One measurement we use is [revenues from] products introduced in the last three years as a percentage of this year's revenue. The higher the better. It means you're reinventing your company. To have that number over 30 percent is very good.

Is Lutron there?

Yes, but I'm never satisfied. We need to do better. That's important because we invest 10 percent of sales in research and development.

Does being an engineer help you as a CEO?

Engineering teaches you to try to get to the fundamentals of a problem. The answer may not end up being technical, because you have technology, sociology, economic and political. So as an engineer, you don't always solve things technically.

You look at all aspects.

When you're working on a manufacturing line, the best thing to do when there's a problem is talk to the people on the line. They know how to build products better than any engineer.
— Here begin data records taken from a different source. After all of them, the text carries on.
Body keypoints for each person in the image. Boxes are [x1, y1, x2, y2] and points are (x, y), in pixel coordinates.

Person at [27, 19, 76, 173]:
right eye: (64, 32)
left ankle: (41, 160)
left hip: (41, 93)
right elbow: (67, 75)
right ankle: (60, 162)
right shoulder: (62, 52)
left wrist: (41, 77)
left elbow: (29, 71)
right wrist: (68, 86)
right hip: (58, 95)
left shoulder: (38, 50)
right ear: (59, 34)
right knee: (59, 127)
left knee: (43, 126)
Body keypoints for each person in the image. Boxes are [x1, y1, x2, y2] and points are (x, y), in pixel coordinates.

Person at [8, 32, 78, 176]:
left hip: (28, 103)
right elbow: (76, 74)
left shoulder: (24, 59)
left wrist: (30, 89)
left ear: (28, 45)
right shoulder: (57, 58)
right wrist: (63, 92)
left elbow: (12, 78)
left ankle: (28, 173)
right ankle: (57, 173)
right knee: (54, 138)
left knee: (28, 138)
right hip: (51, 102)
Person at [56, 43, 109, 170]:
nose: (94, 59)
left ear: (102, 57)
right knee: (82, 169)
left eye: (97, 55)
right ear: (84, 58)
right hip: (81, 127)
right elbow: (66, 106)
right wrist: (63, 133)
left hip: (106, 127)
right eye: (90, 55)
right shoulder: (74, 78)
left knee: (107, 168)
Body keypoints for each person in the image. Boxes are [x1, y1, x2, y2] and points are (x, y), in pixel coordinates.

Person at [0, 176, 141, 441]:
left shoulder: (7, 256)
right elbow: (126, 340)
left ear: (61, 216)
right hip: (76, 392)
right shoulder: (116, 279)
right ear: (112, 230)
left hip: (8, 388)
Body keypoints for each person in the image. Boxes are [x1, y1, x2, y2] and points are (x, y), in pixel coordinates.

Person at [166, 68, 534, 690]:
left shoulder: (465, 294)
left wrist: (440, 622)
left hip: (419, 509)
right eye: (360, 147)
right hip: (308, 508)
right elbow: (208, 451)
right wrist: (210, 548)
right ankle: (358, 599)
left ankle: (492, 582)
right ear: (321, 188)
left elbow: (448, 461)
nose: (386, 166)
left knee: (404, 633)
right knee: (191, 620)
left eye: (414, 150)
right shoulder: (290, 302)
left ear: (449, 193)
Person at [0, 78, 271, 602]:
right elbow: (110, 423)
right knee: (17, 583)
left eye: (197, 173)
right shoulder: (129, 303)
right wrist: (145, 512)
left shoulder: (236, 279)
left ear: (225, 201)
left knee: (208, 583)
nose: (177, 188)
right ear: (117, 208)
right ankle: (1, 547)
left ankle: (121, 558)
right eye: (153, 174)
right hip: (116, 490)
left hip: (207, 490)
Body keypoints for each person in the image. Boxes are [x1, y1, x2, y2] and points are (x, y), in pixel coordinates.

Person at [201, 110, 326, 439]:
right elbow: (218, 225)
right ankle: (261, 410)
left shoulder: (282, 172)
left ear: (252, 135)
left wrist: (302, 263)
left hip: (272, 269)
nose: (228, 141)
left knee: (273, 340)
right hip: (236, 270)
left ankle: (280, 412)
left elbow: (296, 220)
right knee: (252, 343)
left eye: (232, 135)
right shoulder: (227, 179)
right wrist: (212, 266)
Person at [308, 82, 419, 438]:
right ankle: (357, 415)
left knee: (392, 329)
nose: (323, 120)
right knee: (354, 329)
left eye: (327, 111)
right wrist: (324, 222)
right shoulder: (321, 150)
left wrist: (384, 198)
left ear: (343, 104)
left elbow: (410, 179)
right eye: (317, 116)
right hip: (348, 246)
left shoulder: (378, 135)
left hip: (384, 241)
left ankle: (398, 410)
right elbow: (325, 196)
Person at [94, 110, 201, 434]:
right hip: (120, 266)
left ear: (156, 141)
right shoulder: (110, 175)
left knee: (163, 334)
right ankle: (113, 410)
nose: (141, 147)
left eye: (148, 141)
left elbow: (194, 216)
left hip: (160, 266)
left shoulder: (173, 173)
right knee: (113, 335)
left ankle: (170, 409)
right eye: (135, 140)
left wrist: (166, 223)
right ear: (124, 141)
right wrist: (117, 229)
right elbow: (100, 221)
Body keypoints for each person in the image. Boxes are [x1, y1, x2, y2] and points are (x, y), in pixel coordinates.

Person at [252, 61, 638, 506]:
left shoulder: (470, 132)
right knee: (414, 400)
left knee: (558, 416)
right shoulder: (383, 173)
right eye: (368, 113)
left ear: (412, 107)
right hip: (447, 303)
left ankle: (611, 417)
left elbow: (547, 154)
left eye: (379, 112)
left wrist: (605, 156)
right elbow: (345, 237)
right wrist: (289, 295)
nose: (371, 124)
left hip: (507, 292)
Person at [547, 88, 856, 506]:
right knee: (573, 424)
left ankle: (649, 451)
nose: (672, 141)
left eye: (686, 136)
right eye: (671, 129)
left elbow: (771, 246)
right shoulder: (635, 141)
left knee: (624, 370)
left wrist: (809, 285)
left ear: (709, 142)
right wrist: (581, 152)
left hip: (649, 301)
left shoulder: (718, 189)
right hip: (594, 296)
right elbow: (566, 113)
Interview questions and answers have been edited for space.

Title: Co-CEO, president, shares leadership with founder's daughter, Susan Hakkarainen.

Home: Allentown.

Family: Wife, Michele; daughters, Angela, Alison Moors.

Diplomas: William Allen High School; Lafayette College, electrical engineering; Lehigh University, master's in business administration.

Patents: 41 in U.S.; 26 foreign patents.

Friday date night: Cocktails, hors d'oeuvres at home with his wife.

Location: Coopersburg.

LUTRON ELECTRONICS

Ownership: Family-owned.

History: Founded by Joel Spira, now deceased, who developed the first wall box dimmer switch in 1959.

Dollars: Company is mum on sales, employees.

Estimate by Dun & Bradstreet, Hoover's Inc.: $569.5 million in sales; 1,500 employees worldwide.

Products: 15,000.

Side business: Subarashii Kudamono sells Asian pears.